I do not have a lot of examples in my head for semihereditary domains at all, and I haven't been able to see how to resolve this question:
Is there a right semihereditary domain which isn't right Ore?
Reminders:
- A right semihereditary ring is one in which all finitely generated right ideals are projective as modules.
- A right Ore domain is a domain where the nonzero elements satisfy the Ore conditions. However, if I remember correctly these conditions are equivalent to the domain having finite right uniform dimension.
My "obvious" examples of semihereditary domains are Bezout domains, but those are all Ore!
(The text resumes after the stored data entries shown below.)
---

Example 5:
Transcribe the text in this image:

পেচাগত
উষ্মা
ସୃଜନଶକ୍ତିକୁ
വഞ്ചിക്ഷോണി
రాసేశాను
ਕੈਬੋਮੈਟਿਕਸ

Free algebras provide an example:
Let $k$ be a field, and let $R=k\langle x,y\rangle$ be the free associative, unital $k$-algebra in two (non-commuting) indeterminates. Then every left and right ideal of $R$ is free, and so $R$ is necessarily hereditary on both sides. However, the right ideal $X$ generated by $x$ and the right ideal $Y$ generated by $y$ have zero intersection, since the elements of $X$ are precisely the $k$-linear combinations of monomials beginning with $x$ and the elements of $Y$ are precisely the $k$-linear combinations of monomials beginning with $y$; $R$ is a $k$-direct sum $k \oplus X \oplus Y$. If $S=R\setminus\{0\}$, then $xS \cap yR = (X \setminus \{0\}) \cap Y = (X \cap Y) \setminus \{0\} = \{0\} \setminus \{0\} = \varnothing$ so the set of non-zero-divisors of $R$ is not a right permutable set, and $R$ is not a right Ore domain (or a left Ore domain).